Uber today acknowledged that there was a massive data breach last October which led to the data of 57 million customers and drivers making its way into the hands of hackers. The company kept this breach a secret and even paid the hackers $100,000 to keep the breach under wraps.
The data breach included the name and driver license numbers of around 600,000 Uber drivers in the United States. Additionally, personal information like email addresses and phone number of 57 million Uber users across the world was also leaked. The job was done by two hackers who managed to gain access to confidential information stored on GitHub. From there, they found the login credentials of one of Uber’s cloud providers from where they were able to download data related to the drivers and Uber users.
Uber’s new CEO Dara Khosrowshahi in a blog post details that the company is now taking the help of Matt Olsen, a cybersecurity consulting firm, to guide Uber’s security team and the process going forward. It is also providing affected drivers with free credit monitoring and identity theft protection while also notifying all regulatory authorities. The company has also fired two of the employees who led the response to the data breach.

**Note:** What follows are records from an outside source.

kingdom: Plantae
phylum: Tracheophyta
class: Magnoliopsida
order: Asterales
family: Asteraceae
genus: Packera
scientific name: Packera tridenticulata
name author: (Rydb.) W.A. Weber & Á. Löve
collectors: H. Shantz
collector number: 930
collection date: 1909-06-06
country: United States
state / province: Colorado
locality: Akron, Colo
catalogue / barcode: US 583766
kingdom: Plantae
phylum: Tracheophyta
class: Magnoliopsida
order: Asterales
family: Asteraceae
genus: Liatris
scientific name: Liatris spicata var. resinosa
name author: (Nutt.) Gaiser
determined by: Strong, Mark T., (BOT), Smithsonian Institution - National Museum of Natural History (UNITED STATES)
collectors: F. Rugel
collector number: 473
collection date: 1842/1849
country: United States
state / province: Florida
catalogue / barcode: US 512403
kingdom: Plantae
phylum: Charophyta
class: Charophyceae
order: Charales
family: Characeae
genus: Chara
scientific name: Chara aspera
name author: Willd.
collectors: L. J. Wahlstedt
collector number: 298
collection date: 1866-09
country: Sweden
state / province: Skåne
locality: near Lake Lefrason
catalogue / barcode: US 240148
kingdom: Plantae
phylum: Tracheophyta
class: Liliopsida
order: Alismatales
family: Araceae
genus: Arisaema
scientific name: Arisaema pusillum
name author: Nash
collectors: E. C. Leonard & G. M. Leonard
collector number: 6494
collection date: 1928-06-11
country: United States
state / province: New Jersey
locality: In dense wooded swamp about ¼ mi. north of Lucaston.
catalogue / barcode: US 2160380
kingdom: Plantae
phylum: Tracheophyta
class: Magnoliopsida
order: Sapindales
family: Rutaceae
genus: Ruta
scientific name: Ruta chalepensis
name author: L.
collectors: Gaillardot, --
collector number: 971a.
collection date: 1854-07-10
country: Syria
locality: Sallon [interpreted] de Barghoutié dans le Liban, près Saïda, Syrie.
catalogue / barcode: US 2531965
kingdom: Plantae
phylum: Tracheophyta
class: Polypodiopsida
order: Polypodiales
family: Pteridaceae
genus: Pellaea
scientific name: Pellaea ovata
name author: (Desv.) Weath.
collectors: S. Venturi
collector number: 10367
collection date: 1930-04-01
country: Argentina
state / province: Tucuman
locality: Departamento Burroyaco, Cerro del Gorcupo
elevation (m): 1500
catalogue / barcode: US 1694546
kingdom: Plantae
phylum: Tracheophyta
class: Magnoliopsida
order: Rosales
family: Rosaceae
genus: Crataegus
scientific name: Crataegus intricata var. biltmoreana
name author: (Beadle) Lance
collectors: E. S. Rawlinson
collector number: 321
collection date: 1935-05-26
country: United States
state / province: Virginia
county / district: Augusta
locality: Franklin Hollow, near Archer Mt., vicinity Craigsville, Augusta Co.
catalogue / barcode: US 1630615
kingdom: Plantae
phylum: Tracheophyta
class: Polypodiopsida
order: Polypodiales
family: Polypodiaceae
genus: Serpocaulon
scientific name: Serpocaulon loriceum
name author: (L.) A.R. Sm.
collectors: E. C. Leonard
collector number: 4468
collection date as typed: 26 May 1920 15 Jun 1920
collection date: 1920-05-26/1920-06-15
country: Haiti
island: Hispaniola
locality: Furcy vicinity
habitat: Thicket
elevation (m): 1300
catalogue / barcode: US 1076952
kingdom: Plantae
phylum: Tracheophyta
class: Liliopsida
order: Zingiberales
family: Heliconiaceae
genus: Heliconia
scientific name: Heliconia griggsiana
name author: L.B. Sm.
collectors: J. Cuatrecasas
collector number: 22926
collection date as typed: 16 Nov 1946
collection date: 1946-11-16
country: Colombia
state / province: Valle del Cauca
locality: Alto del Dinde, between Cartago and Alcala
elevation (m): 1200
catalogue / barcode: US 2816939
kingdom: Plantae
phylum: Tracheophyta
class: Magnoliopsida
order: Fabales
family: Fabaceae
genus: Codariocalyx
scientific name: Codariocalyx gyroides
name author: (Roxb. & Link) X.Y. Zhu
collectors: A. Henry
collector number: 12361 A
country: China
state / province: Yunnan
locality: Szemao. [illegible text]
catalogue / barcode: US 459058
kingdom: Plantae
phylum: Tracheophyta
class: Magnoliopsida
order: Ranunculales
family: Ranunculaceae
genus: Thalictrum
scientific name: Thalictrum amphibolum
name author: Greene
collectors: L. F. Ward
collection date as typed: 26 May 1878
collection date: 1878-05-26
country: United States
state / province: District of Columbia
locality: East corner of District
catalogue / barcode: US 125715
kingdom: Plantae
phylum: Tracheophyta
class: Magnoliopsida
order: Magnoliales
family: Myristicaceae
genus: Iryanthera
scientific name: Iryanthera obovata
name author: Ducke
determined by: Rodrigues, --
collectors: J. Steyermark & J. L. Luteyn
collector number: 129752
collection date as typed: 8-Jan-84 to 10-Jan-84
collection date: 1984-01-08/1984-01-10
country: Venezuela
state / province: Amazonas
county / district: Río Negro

“None of this should have happened, and I will not make excuses for it. While I can’t erase the past, I can commit on behalf of every Uber employee that we will learn from our mistakes. We are changing the way we do business, putting integrity at the core of every decision we make and working hard to earn the trust of our customers.” Uber’s CEO Dara Khosrowshahi said in a statement.
Uber says that it ensured the hackers deleted the leaked data and that there was no evidence of fraud. Since the breach, Uber has already fixed that loophole and has further bolstered its security to ensure something like this does not happen again in the future.